------ Excerpted text

AFM images (Fig. 1) revealed that the irradiated 4 × 4 μm² areas of the freestanding membrane deformed uniformly toward the source of the beam, producing a flattopped protruding structure on the face of the membrane receiving the incident beam, and a similar flat-bottom depression on the opposite face, or back surface, of the membrane. No significant deformation occurred in regions outside of the irradiated shoulders that bordered the 4 × 4 μm² irradiated areas. At and above doses of 140 × 10¹⁵ ions/cm², a crater was formed in the rastered area but the shoulder structure just outside of the irradiated area remained.

To fully understand these morphological changes, both the elevations on the irradiated face as well as the corresponding depressions on the opposite face were measured with the AFM [Fig. 1(b)]. At doses below 15 × 10¹⁵ ions/cm², the magnitude of the elevations and the depth of the corresponding depressions were comparable [Fig. 1(c)]. This made it clear that the elevations were indeed the result of membrane deflections.

A striking aspect of the membrane deflections we observed was the uniform flatness of the raised area on the surface of the silicon nitride membrane facing the ion beam and the corresponding depression on the back surface. The flatness of these surfaces was not a consequence of constraints imposed by the square patterns irradiated in Fig. 1, as other patterns of irradiation, including long strips and circular patterns of various diameters, produced similarly flat profiles. Thus, the entire ca. 15 μm diameter circular pattern irradiated in Fig. 3 formed a strikingly flattopped 33 nm elevation on the side of the film facing the ion beam and a corresponding flat bottomed depression of the same magnitude on the back side. Low-stress membranes, by contrast, showed a much more gradual deflection, as illustrated in Fig. 4.

FIG. 3.

(Color online) AFM images showing the elevation (a) and corresponding depression (b) that are induced in a freestanding high-stress silicon nitride membrane by ion beam irradiation (10¹⁵ ions/cm²) in a circular pattern. The elevation occurred on the irradiated side and the corresponding depression on the back side of the freestanding membrane. AFM sectional profiles, shown below the corresponding AFM images, reveal the flat profiles. The magnitudes of the elevations and corresponding depressions are nearly equal.

FIG. 4.

------------
------ Dataset extract

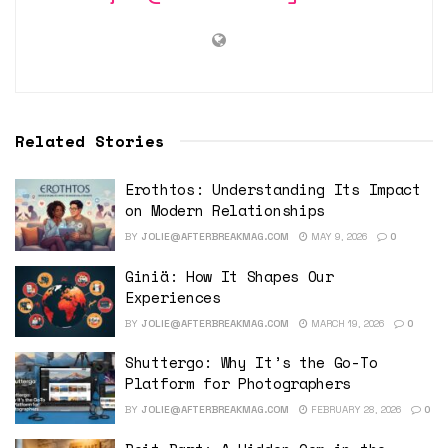
Related Stories
Erothtos: Understanding Its Impact
on Modern Relationships
BY
JOLIE@AFTERBREAKMAG.COM
MAY 9, 2026
0
Giniä: How It Shapes Our
Experiences
BY
JOLIE@AFTERBREAKMAG.COM
MARCH 19, 2026
0
Shuttergo: Why It’s the Go-To
Platform for Photographers
BY
JOLIE@AFTERBREAKMAG.COM
FEBRUARY 28, 2026
0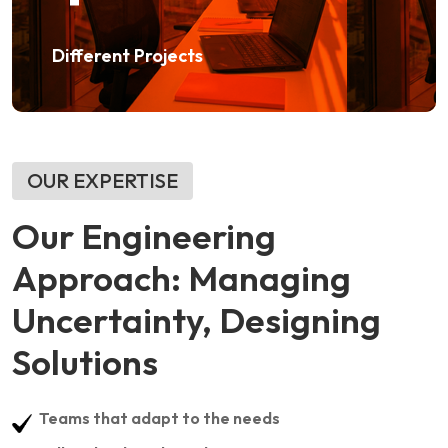
Different Projects
OUR EXPERTISE
Our Engineering
Approach: Managing
Uncertainty, Designing
Solutions
Teams that adapt to the needs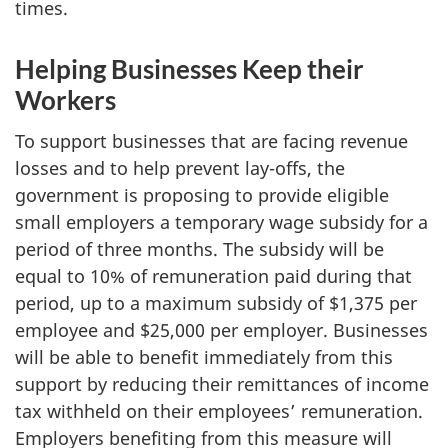
times.
Helping Businesses Keep their
Workers
To support businesses that are facing revenue
losses and to help prevent lay-offs, the
government is proposing to provide eligible
small employers a temporary wage subsidy for a
period of three months. The subsidy will be
equal to 10% of remuneration paid during that
period, up to a maximum subsidy of $1,375 per
employee and $25,000 per employer. Businesses
will be able to benefit immediately from this
support by reducing their remittances of income
tax withheld on their employees’ remuneration.
Employers benefiting from this measure will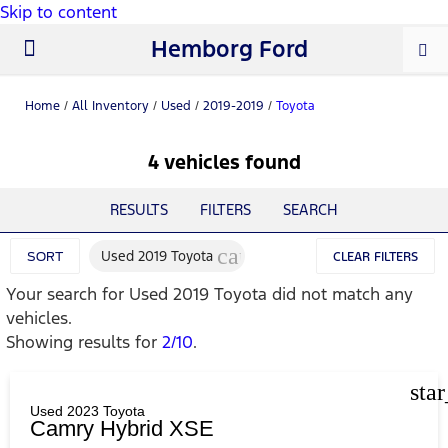
Skip to content
Hemborg Ford
New Ford
Used Cars
Work Trucks
Parts & Service
About Us
Home
/
All Inventory
/
Used
/
2019-2019
/
Toyota
4 vehicles found
RESULTS
FILTERS
SEARCH
cancel
Used 2019 Toyota
SORT
CLEAR FILTERS
Your search for
Used 2019 Toyota
did not match any
vehicles.
Showing results for
2/10
.
sta
Used 2023 Toyota
Camry Hybrid XSE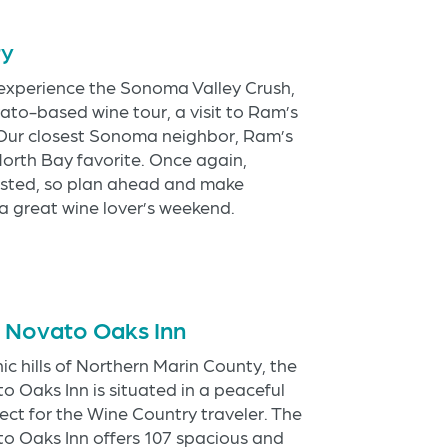
ry
 experience the Sonoma Valley Crush,
ato-based wine tour, a visit to Ram’s
. Our closest Sonoma neighbor, Ram’s
North Bay favorite. Once again,
sted, so plan ahead and make
 great wine lover’s weekend.
s Novato Oaks Inn
ic hills of Northern Marin County, the
 Oaks Inn is situated in a peaceful
ect for the Wine Country traveler. The
o Oaks Inn offers 107 spacious and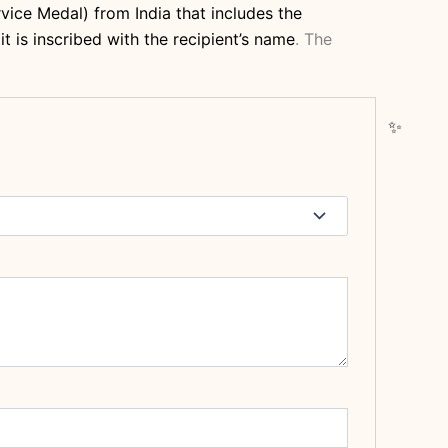
vice Medal) from India that includes the
t is inscribed with the recipient’s name
.
The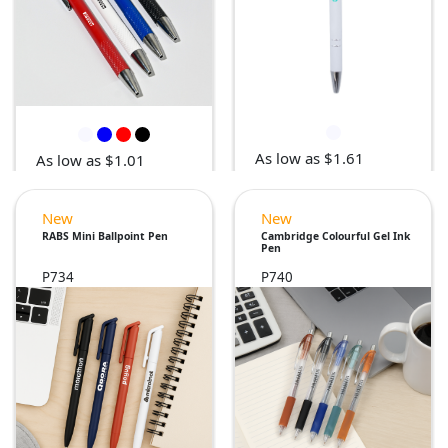
As low as $1.61
As low as $1.01
New
New
RABS Mini Ballpoint Pen
Cambridge Colourful Gel Ink
Pen
P734
P740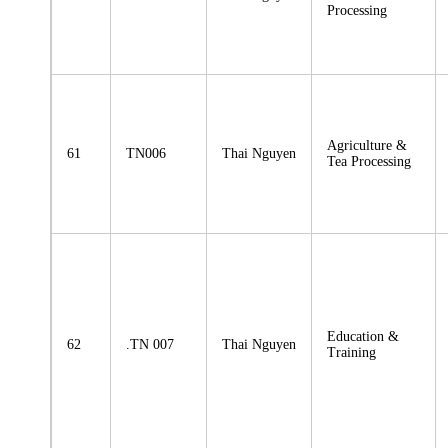
Processing
Agriculture &
61
TN006
Thai Nguyen
Tea Processing
Education &
62
.TN 007
Thai Nguyen
Training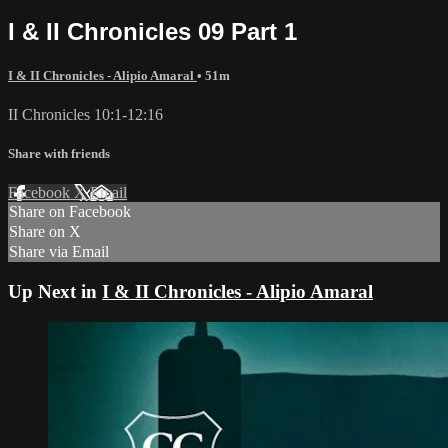
I & II Chronicles 09 Part 1
I & II Chronicles - Alipio Amaral
• 51m
II Chronicles 10:1-12:16
Share with friends
Facebook
X
Email
Share on Facebook
Share on X
Share via Email
Up Next in
I & II Chronicles - Alipio Amaral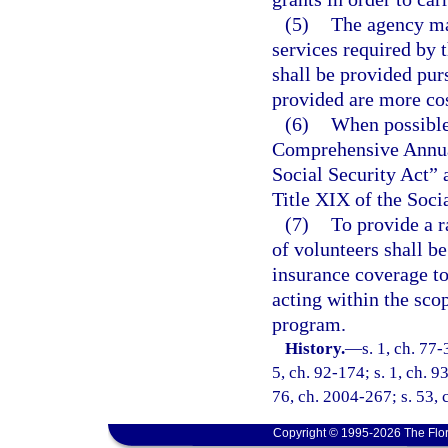
(5)
The agency may
services required by 
shall be provided pur
provided are more cos
(6)
When possible,
Comprehensive Annual
Social Security Act” 
Title XIX of the Soci
(7)
To provide a r
of volunteers shall b
insurance coverage to
acting within the sco
program.
History.
—
s. 1, ch. 77-
5, ch. 92-174; s. 1, ch. 9
76, ch. 2004-267; s. 53, 
Copyright © 1995-2026 The Flor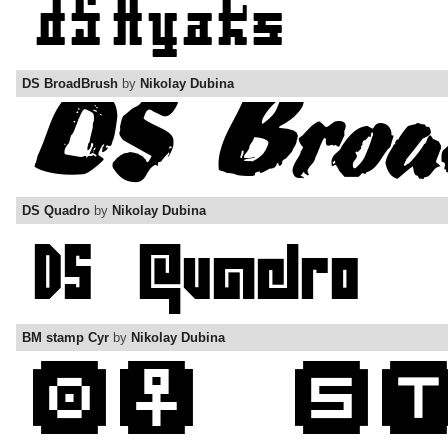
DS BroadBrush
by
Nikolay Dubina
DS Quadro
by
Nikolay Dubina
BM stamp Cyr
by
Nikolay Dubina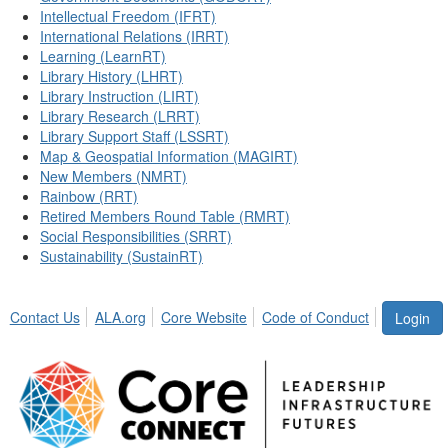
Intellectual Freedom (IFRT)
International Relations (IRRT)
Learning (LearnRT)
Library History (LHRT)
Library Instruction (LIRT)
Library Research (LRRT)
Library Support Staff (LSSRT)
Map & Geospatial Information (MAGIRT)
New Members (NMRT)
Rainbow (RRT)
Retired Members Round Table (RMRT)
Social Responsibilities (SRRT)
Sustainability (SustainRT)
Contact Us
ALA.org
Core Website
Code of Conduct
Login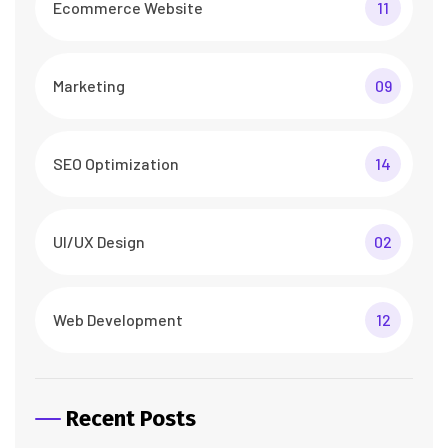
Ecommerce Website
11
Marketing
09
SEO Optimization
14
UI/UX Design
02
Web Development
12
Recent Posts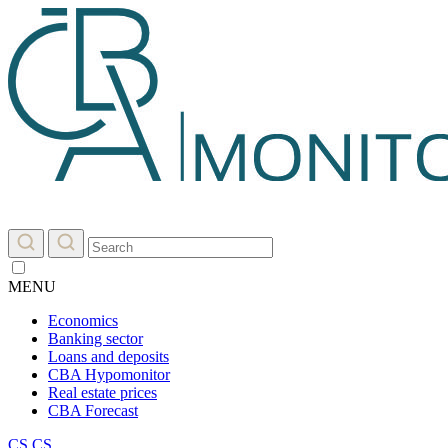
MENU
Economics
Banking sector
Loans and deposits
CBA Hypomonitor
Real estate prices
CBA Forecast
CS
CS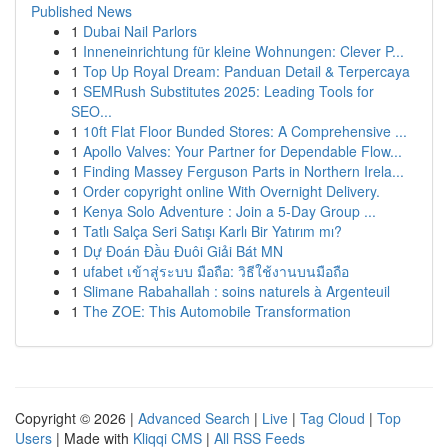
Published News
1
Dubai Nail Parlors
1
Inneneinrichtung für kleine Wohnungen: Clever P...
1
Top Up Royal Dream: Panduan Detail & Terpercaya
1
SEMRush Substitutes 2025: Leading Tools for
SEO...
1
10ft Flat Floor Bunded Stores: A Comprehensive ...
1
Apollo Valves: Your Partner for Dependable Flow...
1
Finding Massey Ferguson Parts in Northern Irela...
1
Order copyright online With Overnight Delivery.
1
Kenya Solo Adventure : Join a 5-Day Group ...
1
Tatlı Salça Seri Satışı Karlı Bir Yatırım mı?
1
Dự Đoán Đầu Đuôi Giải Bát MN
1
ufabet เข้าสู่ระบบ มือถือ: วิธีใช้งานบนมือถือ
1
Slimane Rabahallah : soins naturels à Argenteuil
1
The ZOE: This Automobile Transformation
Copyright © 2026 |
Advanced Search
|
Live
|
Tag Cloud
|
Top
Users
| Made with
Kliqqi CMS
|
All RSS Feeds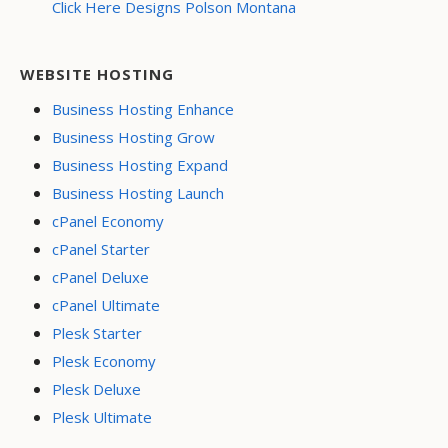
Click Here Designs Polson Montana
WEBSITE HOSTING
Business Hosting Enhance
Business Hosting Grow
Business Hosting Expand
Business Hosting Launch
cPanel Economy
cPanel Starter
cPanel Deluxe
cPanel Ultimate
Plesk Starter
Plesk Economy
Plesk Deluxe
Plesk Ultimate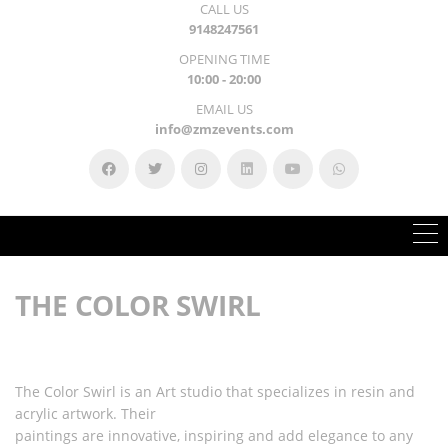
CALL US
9148247561
OPENING TIME
10:00 - 20:00
EMAIL US
info@zmzevents.com
THE COLOR SWIRL
The Color Swirl is an Art studio that specializes in resin and
acrylic artwork. Their
paintings are innovative, inspiring and add elegance to any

------------

Brief = Please list every ion dose given in ions/cm² in the excerpt on ion-irradiated silicon nitride membranes.

Response =
- 140 × 10¹⁵ ions/cm²
- 15 × 10¹⁵ ions/cm²
- 10¹⁵ ions/cm²